Start of SUPPLIED DATA

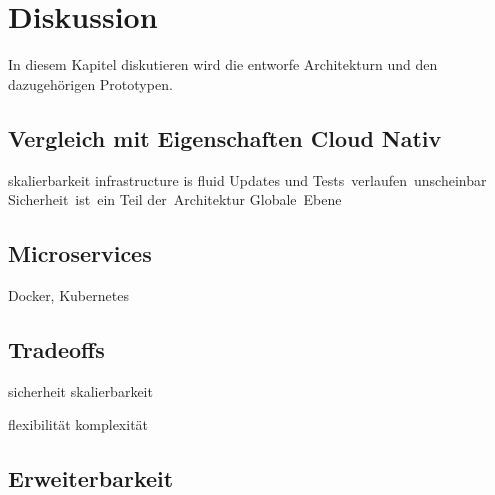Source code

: \chapter{Diskussion}
In diesem Kapitel diskutieren wird die entworfe Architekturn und den dazugehörigen Prototypen.


\section{Vergleich mit Eigenschaften Cloud Nativ}
skalierbarkeit
infrastructure is fluid
Updates und Tests verlaufen unscheinbar
Sicherheit ist ein Teil der Architektur
Globale Ebene

\section{Microservices}
 Docker, Kubernetes
 
\section{Tradeoffs}
sicherheit skalierbarkeit

flexibilität komplexität

\section{Erweiterbarkeit}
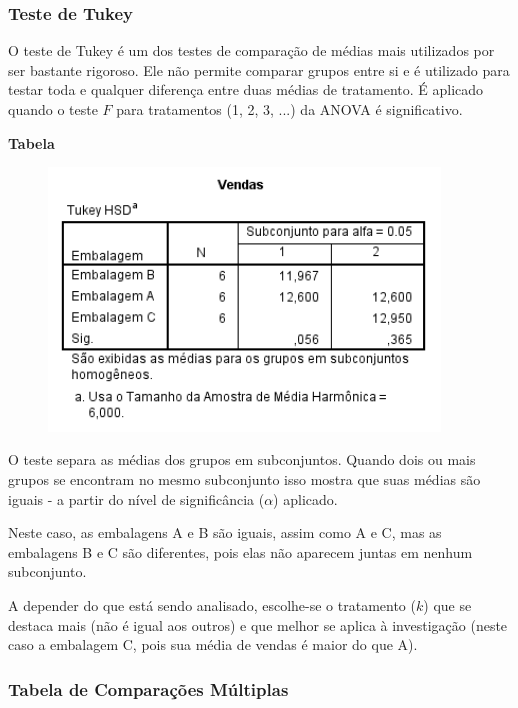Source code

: 		\subsubsection{Teste de Tukey}

			O teste de Tukey é um dos testes de comparação de médias mais utilizados por ser bastante rigoroso. Ele não permite comparar grupos entre si e é utilizado para testar toda e qualquer diferença entre duas médias de tratamento. É aplicado quando o teste $ F $ para tratamentos (1, 2, 3, ...) da ANOVA é significativo.

			\bigskip
			
			\textbf{Tabela}	

				\begin{figure}[H]
					\centering			
					\includegraphics[height=7cm]{images/anova_tukey}
				\end{figure}

				O teste separa as médias dos grupos em subconjuntos. Quando dois ou mais grupos se encontram no mesmo subconjunto isso mostra que suas médias são iguais - a partir do nível de significância ($ \alpha $) aplicado.

				Neste caso, as embalagens A e B são iguais, assim como A e C, mas as embalagens B e C são diferentes, pois elas não aparecem juntas em nenhum subconjunto.

				A depender do que está sendo analisado, escolhe-se o tratamento ($ k $) que se destaca mais (não é igual aos outros) e que melhor se aplica à investigação (neste caso a embalagem C, pois sua média de vendas é maior do que A).
				
		\subsubsection{Tabela de Comparações Múltiplas}

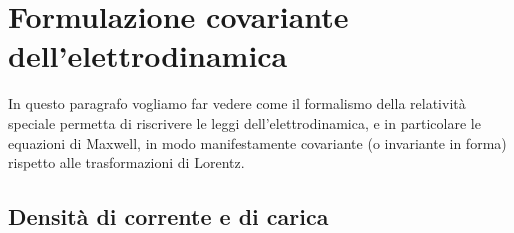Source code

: \section{Formulazione covariante dell'elettrodinamica}
\label{sec:elettrodinamica-covariante}

In questo paragrafo vogliamo far vedere come il formalismo della relatività
speciale permetta di riscrivere le leggi dell'elettrodinamica, e in particolare
le equazioni di Maxwell, in modo manifestamente covariante (o invariante in
forma) rispetto alle trasformazioni di Lorentz.

\subsection{Densità di corrente e di carica}
\label{sec:densita-corrente-carica}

End of SUPPLIED DATA

EXERCISE INSTRUCTIONS:
Using the records above, output their complete text exactly, minus any images.

SOLUTION FOR THIS PROBLEM:
Source code

: \chapter{Diskussion}
In diesem Kapitel diskutieren wird die entworfe Architekturn und den dazugehörigen Prototypen.


\section{Vergleich mit Eigenschaften Cloud Nativ}
skalierbarkeit
infrastructure is fluid
Updates und Tests verlaufen unscheinbar
Sicherheit ist ein Teil der Architektur
Globale Ebene

\section{Microservices}
 Docker, Kubernetes
 
\section{Tradeoffs}
sicherheit skalierbarkeit

flexibilität komplexität

\section{Erweiterbarkeit}
Source code

: 		\subsubsection{Teste de Tukey}

			O teste de Tukey é um dos testes de comparação de médias mais utilizados por ser bastante rigoroso. Ele não permite comparar grupos entre si e é utilizado para testar toda e qualquer diferença entre duas médias de tratamento. É aplicado quando o teste $ F $ para tratamentos (1, 2, 3, ...) da ANOVA é significativo.

			\bigskip
			
			\textbf{Tabela}	

				\begin{figure}[H]
					\centering			
					\includegraphics[height=7cm]{images/anova_tukey}
				\end{figure}

				O teste separa as médias dos grupos em subconjuntos. Quando dois ou mais grupos se encontram no mesmo subconjunto isso mostra que suas médias são iguais - a partir do nível de significância ($ \alpha $) aplicado.

				Neste caso, as embalagens A e B são iguais, assim como A e C, mas as embalagens B e C são diferentes, pois elas não aparecem juntas em nenhum subconjunto.

				A depender do que está sendo analisado, escolhe-se o tratamento ($ k $) que se destaca mais (não é igual aos outros) e que melhor se aplica à investigação (neste caso a embalagem C, pois sua média de vendas é maior do que A).
				
		\subsubsection{Tabela de Comparações Múltiplas}

Source code

: \section{Formulazione covariante dell'elettrodinamica}
\label{sec:elettrodinamica-covariante}

In questo paragrafo vogliamo far vedere come il formalismo della relatività
speciale permetta di riscrivere le leggi dell'elettrodinamica, e in particolare
le equazioni di Maxwell, in modo manifestamente covariante (o invariante in
forma) rispetto alle trasformazioni di Lorentz.

\subsection{Densità di corrente e di carica}
\label{sec:densita-corrente-carica}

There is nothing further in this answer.